::: Фрагмент текста

Но как подвинуть народ к перемене его представлений, согласно которым в немалой его части сталинизм — желаемый порядок, обеспечивающий справедливость и благо? Вряд ли есть другой способ, чтобы вывести человека из состояния «несовершеннолетия» (Кант), кроме как поставить его в условия свободы и ответственности, сделать собственником самого себя, своего дела и самой жизни.

 

Оправданно ли в этой ситуации упование на какой-то особый социальный слой, о чем опять же несколько лет назад заявлял Виктор Черкесов в статье «Нельзя допустить, чтобы воины превратились в торговцев»? Обсуждая наиболее приемлемый сценарий будущего, он призывал «достроить чекистскую корпорацию» и с ее помощью «обеспечить долговременную стабильность и постепенный выход из глубокой социокультурной депрессии».

 

Ставка на то, чтобы исключительно «люди в погонах» выступили главным актором преобразований, на мой взгляд, была изначально ошибочным управленческим решением уже в силу его кажущейся «простоты». Но почему было сделано именно так? Ведь было известно, что даже в такой сильной бюрократической системе, какой была Компартия, демократическая работа по подготовке кадрового резерва велась во всех слоях общества.

 

Что же касается работы по преобразованию константы «империя», то она самая сложная. Во-первых, за 500 лет эта константа глубоко проникла в индивидуальное и общественное сознание. Во-вторых, она императивна: ради нее легко идут на сохранение в неизменном («скреповом») состоянии и самодержавной формы правления, и привычного механизма «власти-собственности». Неприкосновенность константы «империи» в ее нынешнем виде объясняется и тем, что за это индивиду гарантирована компенсация.

 

Отказавшись от «больших», в пределах страны, изменений «самодержавия» и «власти-собственности», он в своих собственных границах учреждает свое, встроенное в местную иерархию, маленькое личное «самодержавие» и свою «власть-собственность». Гарантия их сохранения — его личная преданность центральным персонам и идее большой империи с большим «самодержавием» и большой «властью-собственностью» (феномен «поместной федерации» С. Кордонского). Что же, исходя из современных реалий, в этой ситуации возможно предпринять?


Осознание очевидных вещей

 

Ответ на вопрос «Что мы должны делать?» отчасти заключается в ключевом слове «делать», и дело должно быть всеобщим и «искренним» делом миллионов. Однако у нашего «дела», как и у всего на свете, есть история. А в истории страны ее главное дело почти всегда направлялось на внешний предмет — территории, другие социумы, ресурсы. Очень редко предметом общего дела становился сам призываемый для дела человек.

 

Так вот, сегодня (и тут я погружаюсь в фантазии), когда ни общей идеи, ни новых территорий или сообществ для своего порыва вовне у отечественной империи не предвидится, населяющие ее народы должны направить свою активность на самих себя. Впрочем, тут же нужно отметить, что пока мы не очень хотим это делать: сопоставим объем наших усилий внутри страны и в международной политике.

::::::

Задание -
Перепишите дословно часть фрагмента текста, начиная со слов «Осознание очевидных вещей» и заканчивая словами «для дела человек.». Приведённые далее пункты здесь не используются.

::: Исходные данные

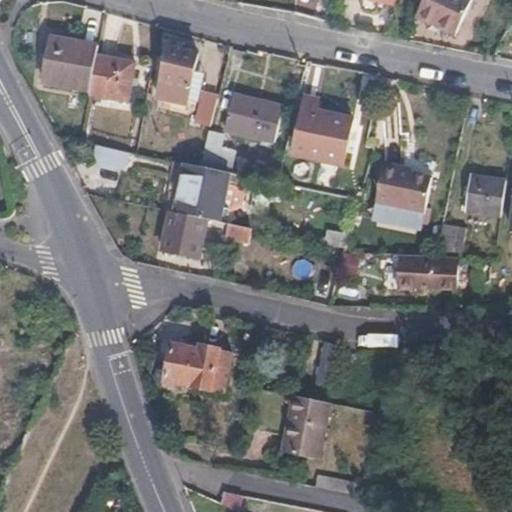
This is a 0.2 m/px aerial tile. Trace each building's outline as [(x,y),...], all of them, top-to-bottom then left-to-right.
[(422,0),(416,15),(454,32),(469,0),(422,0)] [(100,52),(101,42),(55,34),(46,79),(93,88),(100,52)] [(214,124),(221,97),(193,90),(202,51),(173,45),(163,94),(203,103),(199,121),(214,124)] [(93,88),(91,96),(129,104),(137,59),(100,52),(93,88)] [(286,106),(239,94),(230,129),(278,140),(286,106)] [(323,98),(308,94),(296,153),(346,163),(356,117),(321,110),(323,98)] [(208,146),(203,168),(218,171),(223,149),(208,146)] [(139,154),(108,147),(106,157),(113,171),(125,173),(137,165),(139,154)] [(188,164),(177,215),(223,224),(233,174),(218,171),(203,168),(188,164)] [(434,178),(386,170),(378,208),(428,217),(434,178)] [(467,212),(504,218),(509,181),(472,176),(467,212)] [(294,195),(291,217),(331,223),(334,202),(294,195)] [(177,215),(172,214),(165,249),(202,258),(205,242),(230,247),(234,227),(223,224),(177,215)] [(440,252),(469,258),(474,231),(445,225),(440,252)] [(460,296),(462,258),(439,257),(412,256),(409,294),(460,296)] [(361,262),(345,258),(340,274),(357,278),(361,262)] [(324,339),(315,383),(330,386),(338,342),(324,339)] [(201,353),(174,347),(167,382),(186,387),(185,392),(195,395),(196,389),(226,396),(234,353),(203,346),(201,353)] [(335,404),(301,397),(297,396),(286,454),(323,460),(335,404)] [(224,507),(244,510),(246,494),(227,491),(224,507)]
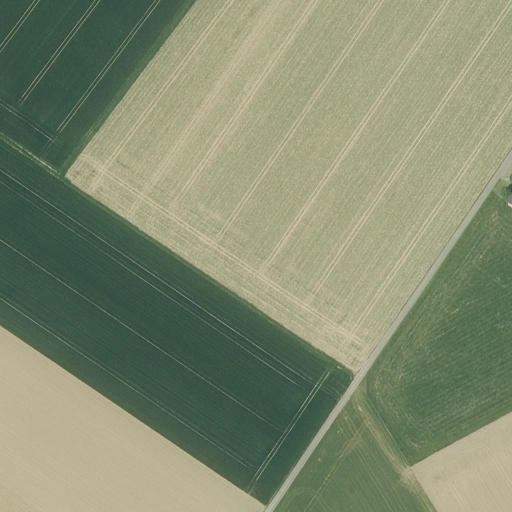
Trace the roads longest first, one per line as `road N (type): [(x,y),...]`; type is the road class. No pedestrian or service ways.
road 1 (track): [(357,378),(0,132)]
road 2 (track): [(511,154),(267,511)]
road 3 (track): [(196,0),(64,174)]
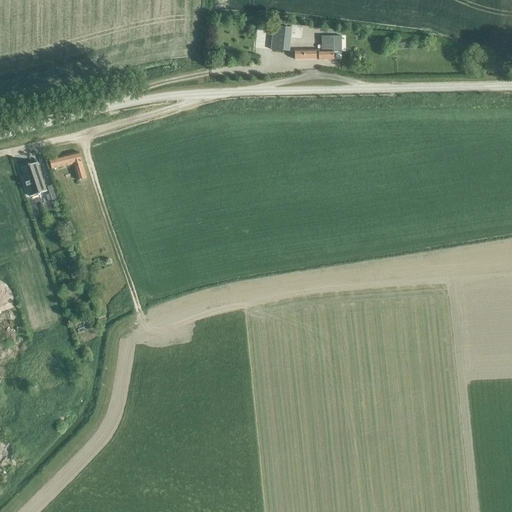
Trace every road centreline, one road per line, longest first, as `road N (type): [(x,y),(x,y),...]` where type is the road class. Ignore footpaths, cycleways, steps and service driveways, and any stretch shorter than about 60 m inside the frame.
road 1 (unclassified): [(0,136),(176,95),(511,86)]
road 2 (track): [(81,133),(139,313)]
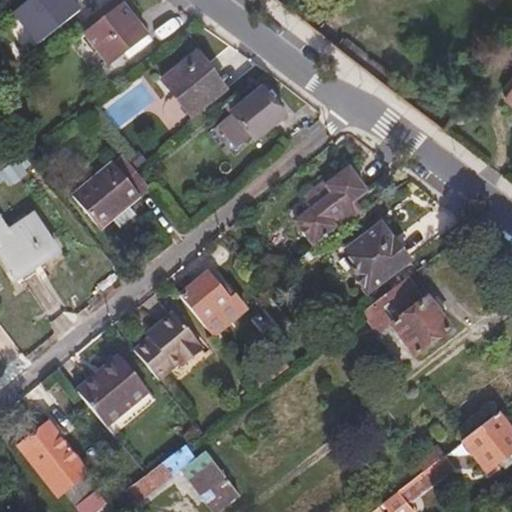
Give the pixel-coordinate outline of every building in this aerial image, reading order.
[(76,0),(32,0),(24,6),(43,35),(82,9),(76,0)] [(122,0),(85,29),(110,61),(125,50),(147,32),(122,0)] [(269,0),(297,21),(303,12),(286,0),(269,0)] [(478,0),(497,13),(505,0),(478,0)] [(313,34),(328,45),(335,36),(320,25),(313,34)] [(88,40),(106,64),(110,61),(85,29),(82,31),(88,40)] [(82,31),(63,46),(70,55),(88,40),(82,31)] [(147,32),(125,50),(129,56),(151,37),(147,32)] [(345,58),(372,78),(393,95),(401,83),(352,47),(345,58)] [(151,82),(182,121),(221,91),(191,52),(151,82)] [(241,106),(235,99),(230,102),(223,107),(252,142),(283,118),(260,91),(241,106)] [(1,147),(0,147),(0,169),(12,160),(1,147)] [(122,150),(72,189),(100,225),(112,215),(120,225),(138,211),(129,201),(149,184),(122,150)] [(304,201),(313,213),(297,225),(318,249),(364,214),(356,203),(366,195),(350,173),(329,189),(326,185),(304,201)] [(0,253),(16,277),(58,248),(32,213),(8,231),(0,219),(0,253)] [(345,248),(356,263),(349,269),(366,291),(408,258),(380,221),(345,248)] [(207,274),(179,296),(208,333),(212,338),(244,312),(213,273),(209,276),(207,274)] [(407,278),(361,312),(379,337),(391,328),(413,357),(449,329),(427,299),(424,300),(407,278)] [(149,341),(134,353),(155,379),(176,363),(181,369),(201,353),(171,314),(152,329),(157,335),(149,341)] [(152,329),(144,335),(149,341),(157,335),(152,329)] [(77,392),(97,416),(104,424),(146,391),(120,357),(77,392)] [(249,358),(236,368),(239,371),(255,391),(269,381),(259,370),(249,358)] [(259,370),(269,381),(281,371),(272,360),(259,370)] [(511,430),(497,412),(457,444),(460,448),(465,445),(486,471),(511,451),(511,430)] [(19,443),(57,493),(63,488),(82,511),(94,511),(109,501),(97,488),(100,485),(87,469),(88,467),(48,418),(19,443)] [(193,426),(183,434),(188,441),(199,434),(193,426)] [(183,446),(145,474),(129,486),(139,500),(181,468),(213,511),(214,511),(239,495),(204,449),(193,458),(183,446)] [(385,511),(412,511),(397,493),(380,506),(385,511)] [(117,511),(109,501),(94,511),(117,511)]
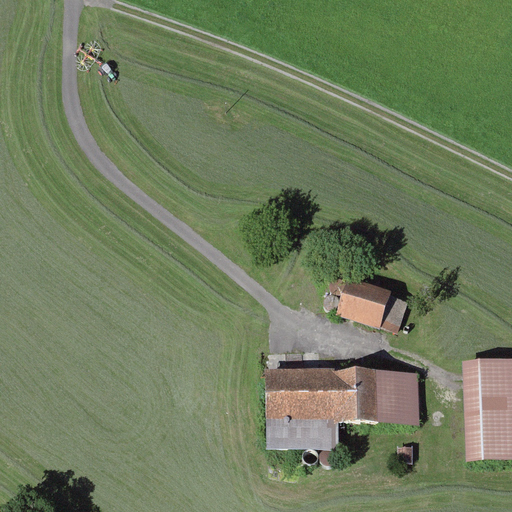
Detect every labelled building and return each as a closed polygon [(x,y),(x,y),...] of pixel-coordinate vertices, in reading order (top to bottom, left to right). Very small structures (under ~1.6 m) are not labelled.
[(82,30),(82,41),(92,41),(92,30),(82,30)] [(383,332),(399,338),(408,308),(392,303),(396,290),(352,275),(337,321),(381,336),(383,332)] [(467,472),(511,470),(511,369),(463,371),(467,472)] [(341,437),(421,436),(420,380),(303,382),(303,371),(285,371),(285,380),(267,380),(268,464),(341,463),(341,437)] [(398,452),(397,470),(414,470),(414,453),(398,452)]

::::::
::: Исходные данные

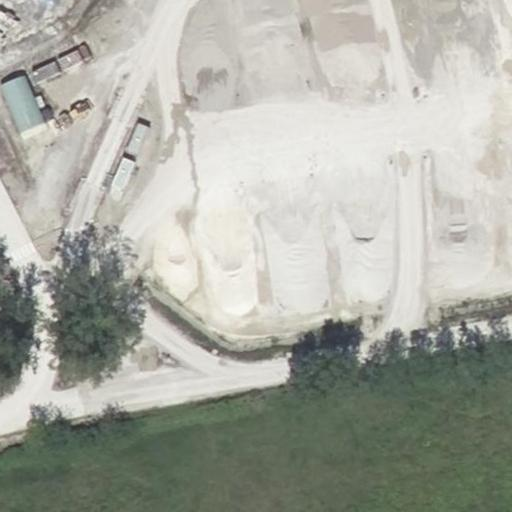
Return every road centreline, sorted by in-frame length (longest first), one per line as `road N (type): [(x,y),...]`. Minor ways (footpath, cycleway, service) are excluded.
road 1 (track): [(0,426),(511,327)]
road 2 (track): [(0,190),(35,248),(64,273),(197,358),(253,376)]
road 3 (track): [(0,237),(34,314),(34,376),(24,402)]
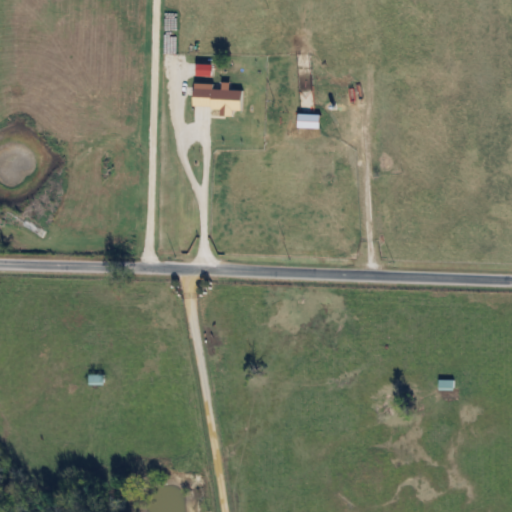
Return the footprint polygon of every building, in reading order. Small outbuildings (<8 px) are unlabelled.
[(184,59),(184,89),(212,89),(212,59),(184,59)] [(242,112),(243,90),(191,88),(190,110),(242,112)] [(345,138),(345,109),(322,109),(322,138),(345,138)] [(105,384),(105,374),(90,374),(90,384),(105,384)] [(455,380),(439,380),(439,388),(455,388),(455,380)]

::::::
::: Исходные данные

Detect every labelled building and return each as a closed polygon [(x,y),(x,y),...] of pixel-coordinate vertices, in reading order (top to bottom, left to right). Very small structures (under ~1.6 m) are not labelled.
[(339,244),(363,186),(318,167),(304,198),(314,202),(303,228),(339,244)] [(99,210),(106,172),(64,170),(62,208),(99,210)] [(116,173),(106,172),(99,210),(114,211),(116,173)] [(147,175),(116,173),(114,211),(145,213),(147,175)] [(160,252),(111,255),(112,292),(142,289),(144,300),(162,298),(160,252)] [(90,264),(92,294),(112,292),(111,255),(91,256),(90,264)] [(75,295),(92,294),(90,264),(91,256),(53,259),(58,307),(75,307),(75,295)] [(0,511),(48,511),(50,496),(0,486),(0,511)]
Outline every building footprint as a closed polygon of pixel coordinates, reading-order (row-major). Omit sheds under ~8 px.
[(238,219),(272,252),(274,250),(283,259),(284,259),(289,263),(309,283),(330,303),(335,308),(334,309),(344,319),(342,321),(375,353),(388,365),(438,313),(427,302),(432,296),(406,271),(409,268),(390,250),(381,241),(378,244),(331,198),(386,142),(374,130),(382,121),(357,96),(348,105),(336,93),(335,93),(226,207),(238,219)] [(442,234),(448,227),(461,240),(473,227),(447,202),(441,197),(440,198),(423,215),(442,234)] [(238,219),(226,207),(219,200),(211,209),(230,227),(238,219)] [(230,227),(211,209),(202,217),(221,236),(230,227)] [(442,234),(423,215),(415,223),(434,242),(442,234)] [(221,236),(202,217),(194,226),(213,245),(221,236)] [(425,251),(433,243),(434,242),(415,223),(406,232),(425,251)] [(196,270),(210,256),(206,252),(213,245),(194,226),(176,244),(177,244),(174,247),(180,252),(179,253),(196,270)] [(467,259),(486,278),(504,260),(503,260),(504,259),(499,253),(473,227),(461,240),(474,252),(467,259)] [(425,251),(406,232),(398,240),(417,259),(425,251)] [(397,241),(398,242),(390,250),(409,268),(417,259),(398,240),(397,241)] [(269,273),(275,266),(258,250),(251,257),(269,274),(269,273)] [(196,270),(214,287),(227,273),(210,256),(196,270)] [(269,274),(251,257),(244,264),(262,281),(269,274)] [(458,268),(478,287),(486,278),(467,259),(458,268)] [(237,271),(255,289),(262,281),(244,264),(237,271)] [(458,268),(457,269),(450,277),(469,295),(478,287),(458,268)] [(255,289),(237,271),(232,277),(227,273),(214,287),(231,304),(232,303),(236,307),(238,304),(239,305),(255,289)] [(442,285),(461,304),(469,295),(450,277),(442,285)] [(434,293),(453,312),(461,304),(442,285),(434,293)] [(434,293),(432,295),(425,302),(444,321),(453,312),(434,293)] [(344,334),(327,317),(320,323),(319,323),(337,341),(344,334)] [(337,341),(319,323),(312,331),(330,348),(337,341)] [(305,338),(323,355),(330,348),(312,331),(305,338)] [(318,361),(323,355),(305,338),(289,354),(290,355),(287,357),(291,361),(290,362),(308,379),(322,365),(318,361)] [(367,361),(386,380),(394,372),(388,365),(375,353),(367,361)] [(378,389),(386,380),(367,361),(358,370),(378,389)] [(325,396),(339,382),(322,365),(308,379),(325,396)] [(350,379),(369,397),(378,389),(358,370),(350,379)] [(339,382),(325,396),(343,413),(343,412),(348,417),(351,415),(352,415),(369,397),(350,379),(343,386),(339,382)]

::::::

Результат -
Осознание очевидных вещей

 

Ответ на вопрос «Что мы должны делать?» отчасти заключается в ключевом слове «делать», и дело должно быть всеобщим и «искренним» делом миллионов. Однако у нашего «дела», как и у всего на свете, есть история. А в истории страны ее главное дело почти всегда направлялось на внешний предмет — территории, другие социумы, ресурсы. Очень редко предметом общего дела становился сам призываемый для дела человек.